Read genealogically, the apparent essentialism of Irigaray’s text dissolves. The feminine she is trying to make sayable is not a property women possess but a relation women enter and continue. The metaphors of lips, fluids, the elemental, the maternal are not descriptions of what woman is. They are figures for the relational, embodied, temporal mode of becoming through which she comes to be. The materialism is real –bodies are not nothing, biology is not nothing– but the materialism is genealogical rather than substantial. It is not the matter that grounds the feminine; it is the feminine that takes up and works through the matter, generation after generation, in forms that are continuous with their inheritances and not determined by them.
This is, I think, the most generative way to read Irigaray. It does not require her to be exonerated of essentialism, because it does not accept the binary in which essentialism has its home. It places her among contemporary feminist thinkers for whom the question is no longer whether women share defining characteristics but how feminine subjectivity is transmitted, transformed, and reauthored across time. It allows her metaphors their full poetic and political weight without freighting them with metaphysical claims they were never making. And it preserves what is irreplaceable in her work: the insistence that the feminine has a specificity, that the specificity matters, and that giving it a representational form is an ethical and political task.
The reason this still matters is that the essentialism question, which had seemed to be receding into the archive of feminist debate by the 2000s, has come back in a different register. It has returned in the new materialism, in the philosophy of the Anthropocene, in the urgent and divisive political fights over what biology means and who is permitted to claim it. It has returned in the ecological feminisms that take seriously the embodied, more-than-human entanglements the Lacanian symbolic could not see.

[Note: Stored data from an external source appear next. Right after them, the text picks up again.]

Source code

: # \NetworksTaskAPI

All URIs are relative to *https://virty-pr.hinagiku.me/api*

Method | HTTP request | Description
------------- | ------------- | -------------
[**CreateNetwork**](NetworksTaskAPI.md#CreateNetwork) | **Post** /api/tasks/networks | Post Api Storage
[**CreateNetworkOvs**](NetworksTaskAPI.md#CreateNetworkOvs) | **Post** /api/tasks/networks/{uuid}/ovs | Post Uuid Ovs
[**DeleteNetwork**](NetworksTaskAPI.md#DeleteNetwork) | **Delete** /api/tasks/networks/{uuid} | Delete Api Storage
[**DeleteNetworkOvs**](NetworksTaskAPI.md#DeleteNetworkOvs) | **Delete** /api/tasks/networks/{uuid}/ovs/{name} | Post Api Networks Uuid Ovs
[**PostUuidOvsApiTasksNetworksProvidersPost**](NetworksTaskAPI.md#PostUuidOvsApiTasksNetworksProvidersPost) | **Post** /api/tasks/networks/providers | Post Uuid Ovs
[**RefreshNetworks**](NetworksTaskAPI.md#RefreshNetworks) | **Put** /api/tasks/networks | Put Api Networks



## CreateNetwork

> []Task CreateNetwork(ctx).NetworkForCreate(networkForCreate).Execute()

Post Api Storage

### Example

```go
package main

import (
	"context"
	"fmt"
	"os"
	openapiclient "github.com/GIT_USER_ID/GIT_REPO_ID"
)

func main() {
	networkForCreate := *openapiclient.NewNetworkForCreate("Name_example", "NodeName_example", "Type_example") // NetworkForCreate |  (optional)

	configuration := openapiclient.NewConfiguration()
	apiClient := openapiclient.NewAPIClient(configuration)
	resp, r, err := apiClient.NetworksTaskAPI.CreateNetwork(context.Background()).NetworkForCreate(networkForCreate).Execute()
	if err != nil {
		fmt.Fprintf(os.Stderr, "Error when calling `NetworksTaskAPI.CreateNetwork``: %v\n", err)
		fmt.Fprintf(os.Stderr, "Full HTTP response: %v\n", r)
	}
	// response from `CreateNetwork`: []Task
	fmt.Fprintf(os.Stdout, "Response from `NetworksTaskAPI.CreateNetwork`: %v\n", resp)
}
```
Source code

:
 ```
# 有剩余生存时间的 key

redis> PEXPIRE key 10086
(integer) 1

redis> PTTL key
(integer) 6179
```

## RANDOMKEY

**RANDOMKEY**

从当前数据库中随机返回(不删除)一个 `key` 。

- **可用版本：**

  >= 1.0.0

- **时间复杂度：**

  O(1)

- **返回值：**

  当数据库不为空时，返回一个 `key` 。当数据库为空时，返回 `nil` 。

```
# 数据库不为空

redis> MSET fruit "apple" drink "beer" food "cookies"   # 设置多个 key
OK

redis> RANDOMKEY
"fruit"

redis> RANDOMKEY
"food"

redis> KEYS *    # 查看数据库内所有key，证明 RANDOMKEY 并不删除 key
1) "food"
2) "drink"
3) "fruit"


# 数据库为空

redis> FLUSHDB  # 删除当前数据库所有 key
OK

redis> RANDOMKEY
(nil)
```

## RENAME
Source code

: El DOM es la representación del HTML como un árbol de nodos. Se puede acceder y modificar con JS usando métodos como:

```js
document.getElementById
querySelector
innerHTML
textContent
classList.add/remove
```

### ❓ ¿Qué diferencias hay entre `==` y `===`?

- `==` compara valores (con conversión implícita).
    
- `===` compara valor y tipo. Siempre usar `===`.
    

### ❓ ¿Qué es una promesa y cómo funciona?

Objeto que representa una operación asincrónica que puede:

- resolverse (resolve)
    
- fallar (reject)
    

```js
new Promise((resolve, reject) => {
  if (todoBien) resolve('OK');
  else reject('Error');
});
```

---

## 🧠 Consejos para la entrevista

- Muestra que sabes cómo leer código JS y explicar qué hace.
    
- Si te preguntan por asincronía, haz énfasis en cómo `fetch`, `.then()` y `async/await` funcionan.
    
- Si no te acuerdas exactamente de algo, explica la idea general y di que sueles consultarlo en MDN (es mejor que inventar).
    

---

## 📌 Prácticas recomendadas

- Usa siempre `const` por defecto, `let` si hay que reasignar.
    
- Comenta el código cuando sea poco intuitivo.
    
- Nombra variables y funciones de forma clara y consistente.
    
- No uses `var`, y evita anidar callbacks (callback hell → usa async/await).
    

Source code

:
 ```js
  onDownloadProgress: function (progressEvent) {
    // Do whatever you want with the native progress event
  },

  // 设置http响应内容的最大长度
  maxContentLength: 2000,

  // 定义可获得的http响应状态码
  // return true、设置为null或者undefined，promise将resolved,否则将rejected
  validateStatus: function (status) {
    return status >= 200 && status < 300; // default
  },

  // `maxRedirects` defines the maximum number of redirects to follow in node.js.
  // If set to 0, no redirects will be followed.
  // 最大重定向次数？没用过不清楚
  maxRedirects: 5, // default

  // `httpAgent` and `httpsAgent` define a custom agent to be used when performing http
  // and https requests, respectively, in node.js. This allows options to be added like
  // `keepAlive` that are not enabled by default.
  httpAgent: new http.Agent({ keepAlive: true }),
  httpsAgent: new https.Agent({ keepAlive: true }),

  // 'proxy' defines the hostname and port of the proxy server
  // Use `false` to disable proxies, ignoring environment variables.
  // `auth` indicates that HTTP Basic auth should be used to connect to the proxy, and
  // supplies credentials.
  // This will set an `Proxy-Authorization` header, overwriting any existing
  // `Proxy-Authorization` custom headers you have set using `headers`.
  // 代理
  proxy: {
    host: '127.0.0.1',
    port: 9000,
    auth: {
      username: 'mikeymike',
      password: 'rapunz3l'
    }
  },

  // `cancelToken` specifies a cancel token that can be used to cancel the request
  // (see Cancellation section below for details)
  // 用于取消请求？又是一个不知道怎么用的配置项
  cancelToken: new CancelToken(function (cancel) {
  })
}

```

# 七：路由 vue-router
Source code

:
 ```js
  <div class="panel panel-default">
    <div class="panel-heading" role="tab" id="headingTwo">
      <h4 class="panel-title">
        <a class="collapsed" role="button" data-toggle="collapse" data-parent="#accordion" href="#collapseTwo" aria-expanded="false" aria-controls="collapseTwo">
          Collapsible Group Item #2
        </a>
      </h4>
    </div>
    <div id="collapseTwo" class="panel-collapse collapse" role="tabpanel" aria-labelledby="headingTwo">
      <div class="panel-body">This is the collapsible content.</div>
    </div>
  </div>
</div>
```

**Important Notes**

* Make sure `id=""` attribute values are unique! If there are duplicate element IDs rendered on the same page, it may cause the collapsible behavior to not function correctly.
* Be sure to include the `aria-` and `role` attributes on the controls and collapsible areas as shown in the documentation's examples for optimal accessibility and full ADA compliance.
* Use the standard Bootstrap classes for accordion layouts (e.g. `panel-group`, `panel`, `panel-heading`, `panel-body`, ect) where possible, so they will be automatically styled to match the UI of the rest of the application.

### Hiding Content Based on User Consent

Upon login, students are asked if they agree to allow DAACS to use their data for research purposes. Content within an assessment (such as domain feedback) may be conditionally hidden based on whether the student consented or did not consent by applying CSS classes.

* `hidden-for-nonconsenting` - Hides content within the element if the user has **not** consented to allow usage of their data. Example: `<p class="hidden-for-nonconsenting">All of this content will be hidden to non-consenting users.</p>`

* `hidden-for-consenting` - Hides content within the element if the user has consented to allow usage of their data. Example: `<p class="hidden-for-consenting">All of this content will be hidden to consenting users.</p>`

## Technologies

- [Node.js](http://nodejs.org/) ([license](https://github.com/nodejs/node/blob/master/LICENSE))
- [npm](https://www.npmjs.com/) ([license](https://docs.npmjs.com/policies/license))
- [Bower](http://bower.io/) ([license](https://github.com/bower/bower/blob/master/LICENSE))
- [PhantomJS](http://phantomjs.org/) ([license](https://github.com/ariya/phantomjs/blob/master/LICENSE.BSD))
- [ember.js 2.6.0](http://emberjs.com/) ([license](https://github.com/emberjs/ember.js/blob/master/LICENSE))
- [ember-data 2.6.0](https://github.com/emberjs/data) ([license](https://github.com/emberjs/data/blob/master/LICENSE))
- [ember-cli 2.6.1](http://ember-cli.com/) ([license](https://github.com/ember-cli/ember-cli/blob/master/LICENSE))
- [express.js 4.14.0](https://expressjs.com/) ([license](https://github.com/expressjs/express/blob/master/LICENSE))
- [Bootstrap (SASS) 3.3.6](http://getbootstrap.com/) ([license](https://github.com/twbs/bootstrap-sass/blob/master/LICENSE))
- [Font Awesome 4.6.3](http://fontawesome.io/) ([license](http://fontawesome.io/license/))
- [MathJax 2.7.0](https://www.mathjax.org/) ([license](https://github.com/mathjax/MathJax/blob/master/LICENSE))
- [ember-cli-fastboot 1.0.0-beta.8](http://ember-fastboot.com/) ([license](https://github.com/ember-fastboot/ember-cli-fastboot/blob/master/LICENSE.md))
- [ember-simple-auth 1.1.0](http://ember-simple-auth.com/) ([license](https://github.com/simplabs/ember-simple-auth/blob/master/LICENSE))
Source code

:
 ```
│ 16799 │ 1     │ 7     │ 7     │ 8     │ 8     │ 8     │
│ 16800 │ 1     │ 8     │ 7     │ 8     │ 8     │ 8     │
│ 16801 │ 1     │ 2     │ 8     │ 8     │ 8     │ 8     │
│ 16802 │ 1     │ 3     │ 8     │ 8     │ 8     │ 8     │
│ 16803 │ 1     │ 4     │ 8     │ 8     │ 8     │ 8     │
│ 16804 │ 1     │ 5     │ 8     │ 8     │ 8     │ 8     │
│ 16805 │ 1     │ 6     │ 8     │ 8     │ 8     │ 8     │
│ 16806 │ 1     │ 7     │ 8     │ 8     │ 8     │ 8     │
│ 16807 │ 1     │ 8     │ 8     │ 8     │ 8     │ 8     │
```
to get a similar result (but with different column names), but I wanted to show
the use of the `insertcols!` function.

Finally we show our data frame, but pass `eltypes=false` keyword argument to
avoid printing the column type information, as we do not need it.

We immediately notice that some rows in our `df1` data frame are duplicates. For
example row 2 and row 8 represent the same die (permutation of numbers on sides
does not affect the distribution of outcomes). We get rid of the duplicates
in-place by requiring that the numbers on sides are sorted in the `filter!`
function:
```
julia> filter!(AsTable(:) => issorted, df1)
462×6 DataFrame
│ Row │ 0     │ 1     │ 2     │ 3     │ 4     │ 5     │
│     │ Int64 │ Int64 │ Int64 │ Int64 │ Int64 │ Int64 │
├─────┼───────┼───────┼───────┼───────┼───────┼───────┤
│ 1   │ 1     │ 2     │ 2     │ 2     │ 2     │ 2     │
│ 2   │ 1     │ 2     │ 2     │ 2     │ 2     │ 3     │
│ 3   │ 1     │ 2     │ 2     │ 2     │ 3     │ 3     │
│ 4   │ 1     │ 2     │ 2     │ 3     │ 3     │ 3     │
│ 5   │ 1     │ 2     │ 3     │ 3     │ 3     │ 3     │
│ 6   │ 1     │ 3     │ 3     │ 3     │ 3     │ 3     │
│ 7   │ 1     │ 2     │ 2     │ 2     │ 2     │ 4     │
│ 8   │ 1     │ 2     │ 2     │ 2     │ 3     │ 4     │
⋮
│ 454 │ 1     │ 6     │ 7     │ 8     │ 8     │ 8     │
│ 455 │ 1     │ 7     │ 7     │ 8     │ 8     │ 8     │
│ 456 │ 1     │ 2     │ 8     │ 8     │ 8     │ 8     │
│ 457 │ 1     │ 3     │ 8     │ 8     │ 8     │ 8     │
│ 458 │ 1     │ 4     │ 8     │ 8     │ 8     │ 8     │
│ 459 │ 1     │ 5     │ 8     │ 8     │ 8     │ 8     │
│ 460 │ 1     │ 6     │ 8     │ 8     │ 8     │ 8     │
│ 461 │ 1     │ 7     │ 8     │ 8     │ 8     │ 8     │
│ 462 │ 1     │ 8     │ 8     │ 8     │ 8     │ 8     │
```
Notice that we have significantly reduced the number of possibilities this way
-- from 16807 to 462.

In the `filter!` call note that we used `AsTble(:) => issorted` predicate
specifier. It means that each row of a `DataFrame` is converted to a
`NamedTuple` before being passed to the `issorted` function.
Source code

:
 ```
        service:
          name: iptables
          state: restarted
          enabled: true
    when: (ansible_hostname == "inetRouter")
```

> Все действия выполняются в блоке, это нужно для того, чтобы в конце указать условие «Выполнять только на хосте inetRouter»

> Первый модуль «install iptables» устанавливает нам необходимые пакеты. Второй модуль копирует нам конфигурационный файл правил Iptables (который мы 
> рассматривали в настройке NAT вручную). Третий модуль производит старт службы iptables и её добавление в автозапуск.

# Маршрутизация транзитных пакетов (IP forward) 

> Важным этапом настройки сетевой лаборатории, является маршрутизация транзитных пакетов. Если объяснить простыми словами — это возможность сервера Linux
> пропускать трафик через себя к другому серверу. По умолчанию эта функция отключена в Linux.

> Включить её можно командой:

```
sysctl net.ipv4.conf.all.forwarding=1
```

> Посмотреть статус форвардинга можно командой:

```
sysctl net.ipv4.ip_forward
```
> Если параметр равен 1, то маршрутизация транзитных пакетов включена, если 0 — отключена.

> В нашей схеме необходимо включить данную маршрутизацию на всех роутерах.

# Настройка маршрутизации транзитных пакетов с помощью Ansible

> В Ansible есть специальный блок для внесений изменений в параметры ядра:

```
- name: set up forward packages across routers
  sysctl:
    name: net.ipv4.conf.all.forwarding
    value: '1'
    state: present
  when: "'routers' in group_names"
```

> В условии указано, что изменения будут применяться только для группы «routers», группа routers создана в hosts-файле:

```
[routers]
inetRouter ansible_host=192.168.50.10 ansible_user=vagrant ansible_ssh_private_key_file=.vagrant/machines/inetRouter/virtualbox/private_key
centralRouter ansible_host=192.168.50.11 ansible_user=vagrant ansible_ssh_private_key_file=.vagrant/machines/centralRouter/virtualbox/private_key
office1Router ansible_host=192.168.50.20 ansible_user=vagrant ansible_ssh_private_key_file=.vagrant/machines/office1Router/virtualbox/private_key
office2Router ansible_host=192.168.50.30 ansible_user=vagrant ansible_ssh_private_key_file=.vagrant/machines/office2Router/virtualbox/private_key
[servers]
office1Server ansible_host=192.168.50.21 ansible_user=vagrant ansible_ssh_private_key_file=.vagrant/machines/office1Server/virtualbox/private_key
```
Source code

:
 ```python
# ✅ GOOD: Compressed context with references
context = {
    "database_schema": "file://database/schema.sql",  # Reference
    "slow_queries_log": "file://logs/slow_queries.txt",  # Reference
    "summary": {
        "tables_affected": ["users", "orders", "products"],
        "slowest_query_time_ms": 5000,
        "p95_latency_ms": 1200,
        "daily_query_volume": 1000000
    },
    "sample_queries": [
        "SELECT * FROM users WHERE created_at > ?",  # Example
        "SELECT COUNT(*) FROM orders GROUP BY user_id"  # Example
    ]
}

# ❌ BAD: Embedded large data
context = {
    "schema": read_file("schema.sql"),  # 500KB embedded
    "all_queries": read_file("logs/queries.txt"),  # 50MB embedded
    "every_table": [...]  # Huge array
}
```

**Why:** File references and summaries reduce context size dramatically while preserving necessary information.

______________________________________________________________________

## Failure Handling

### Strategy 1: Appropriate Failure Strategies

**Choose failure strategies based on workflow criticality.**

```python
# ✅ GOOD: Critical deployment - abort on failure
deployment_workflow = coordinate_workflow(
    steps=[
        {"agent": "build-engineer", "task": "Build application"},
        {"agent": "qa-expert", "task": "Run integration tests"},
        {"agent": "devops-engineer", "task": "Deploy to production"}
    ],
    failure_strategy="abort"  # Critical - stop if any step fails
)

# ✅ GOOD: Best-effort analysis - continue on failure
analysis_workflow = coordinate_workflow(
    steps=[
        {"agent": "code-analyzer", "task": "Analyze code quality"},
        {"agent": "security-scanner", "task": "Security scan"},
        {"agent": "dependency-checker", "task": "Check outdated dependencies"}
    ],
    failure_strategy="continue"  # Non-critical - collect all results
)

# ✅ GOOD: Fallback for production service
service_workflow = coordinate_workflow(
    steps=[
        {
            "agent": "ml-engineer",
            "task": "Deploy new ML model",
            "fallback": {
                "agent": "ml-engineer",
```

The position that the body must be honored as a material reality is not, by itself, essentialist; it never was. The position that the body is constructed in discourse is not, by itself, the answer to essentialism; it never was. The interesting work is and has always been in the third position, the one the essentialism / anti-essentialism binary cannot see: the materialism that is also a genealogy, the body that is also a history, the feminine that is neither given nor invented but continuously transmitted and remade. Reading Irigaray opens up a method for thinking about what women become, and how, and in relation to whom, and at what cost. It does not provide a settled answer to the question of what women are. The essentialism that has been attributed to her was never there. The materialism that was always there is the resource we need now.
What the two lips cannot say is one. They have never been able to. They have never desired to. More fundamentally, what they cannot say is the choice between essence and construction that the debate has spent forty years demanding of them. They speak something older, stranger, more material. The mistake has been to keep asking them to say what they cannot. The dogma that has refused to hear them, like all dogmas, is an obstacle to thinking. We could, at this point, simply put it down.